Khotib Berhenti Setiap Menaiki Anak Tangga



Khotib Berhenti Setiap Menaiki Anak Tangga

Berbicara mengenai khutbah Jumat, terkadang kita melihat khatib melakukan beberapa gerakan saat naik ke atas mimbar. Salah satu gerakan yang sering dilakukan adalah berhenti sejenak di setiap anak tangga sambil membaca doa. Namun, apakah gerakan tersebut memiliki dasar hukum yang jelas? Dalam pandangan Al-Shihab Ahmad bin Hajar al-Haytami, gerakan tersebut termasuk dalam kategori yang dibuat-buat oleh para khatib yang jahil. Mereka menoleh, berdoa ketika sampai di tempat istirahat (ketika khatib naik mimbar) sebelum duduk di kursi mimbar, dan berdiri sejenak di setiap anak tangga untuk berdoa. Hal ini dianggap makruh dan sebaiknya dihindari. Dalam kitab Minhajul Qowim dijelaskan

"ويكره" ما ابتدعه جهلة الخطباء ومنه "التفاته" في الخطبة الثانية "والإشارة بيده" أو غيره "ودقة درج المنبر" في صعوده بنحو سيف أو رجله والدعاء إذا انتهى إلى المستراح قبل جلوسه عليه، والوقوف في كل مرقاة وقفة خفيفة يدعو فيها، ومبالغة الإسراع في الثانية، وخفض الصوت بها والمجازفة في وصف السلاطين عند الدعاء لهم  - ص180 - كتاب المنهاج القويم شرح المقدمة الحضرمية - فصل في سنن الجمعة - المكتبة الشاملة

"Dan dimakruhkan" apa yang dibuat-buat oleh para khatib yang jahil, seperti "berpaling" dalam khutbah kedua, "mengisyaratkan dengan tangannya" atau hal-hal lainnya, "menjejaki tangga mimbar" saat naik dengan cara yang berbahaya, dan "berdoa" ketika sampai di tempat istirahat sebelum duduk di atasnya. Selain itu, dimakruhkan juga "berdiri sejenak di setiap anak tangga" untuk berdoa. Tindakan yang dimakruhkan lainnya adalah "terburu-buru dalam khutbah kedua", "mengurangi volume suara", dan "menggambarkan sultan secara berlebihan" saat berdoa untuk mereka.
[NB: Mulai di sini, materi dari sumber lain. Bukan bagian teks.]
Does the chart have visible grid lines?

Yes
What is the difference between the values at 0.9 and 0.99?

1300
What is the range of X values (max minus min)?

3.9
Sebaliknya, menurut Syekh Muhammad Nawawi al-Jawi al-Bantani, disunnahkan bagi khatib untuk memberi salam kepada orang yang ada di dekat mimbar atau tempat naiknya, dan naik ke atas mimbar dengan tenang dan lembut. Gerakan yang disunahkan adalah berjalan pelan-pelan tanpa berhenti dan tanpa membaca doa.
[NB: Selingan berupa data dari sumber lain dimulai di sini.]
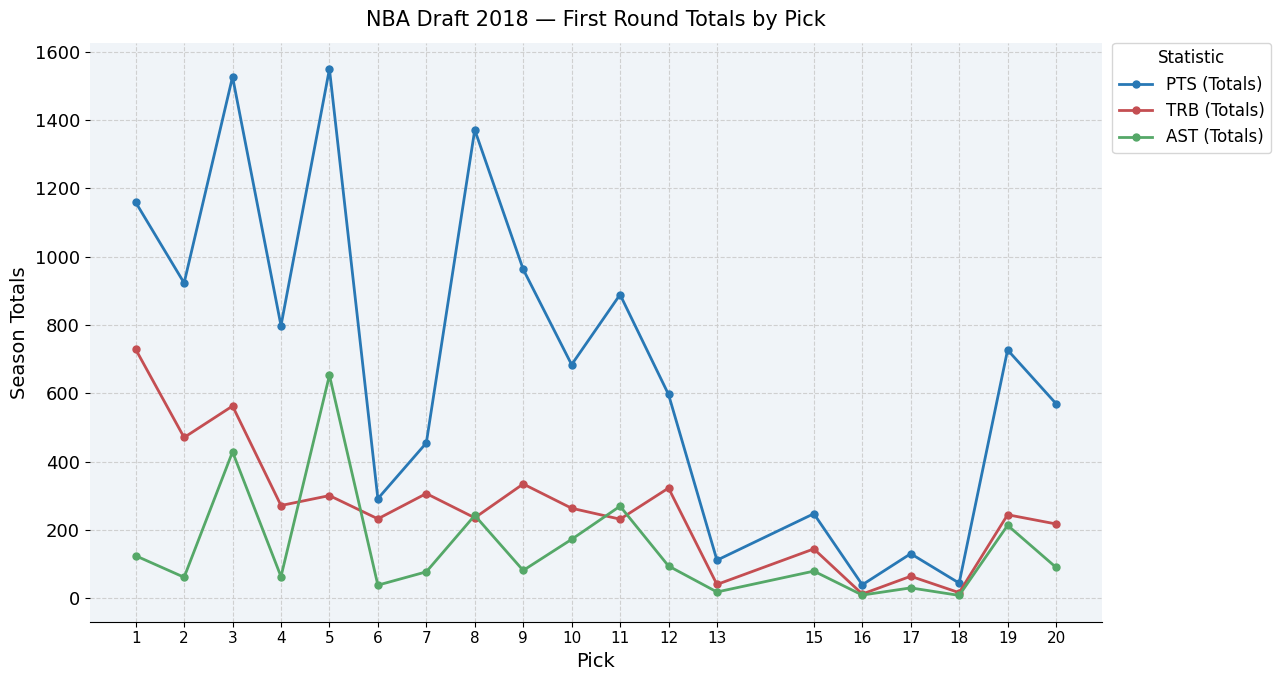

What is the difference between the maximum and minimum values in the PTS (Totals) series?

1509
قال الشيخ محمد نووى الجاوي البنتني ويسن للخاطب أن يسلم على من عندالمنبر او المرتفع وان يصعد بتؤدة ورفق نقله الزيادي عن الجويني اهـ

Sedangkan Syekh Muhammad Nawawi al-Jawi al-Bantani mengatakan bahwa disunnahkan bagi khatib untuk memberi salam kepada orang yang ada di dekat mimbar atau tempat naiknya, dan naik ke atas mimbar dengan tenang dan lembut. Hal ini disebutkan oleh al-Juwaini."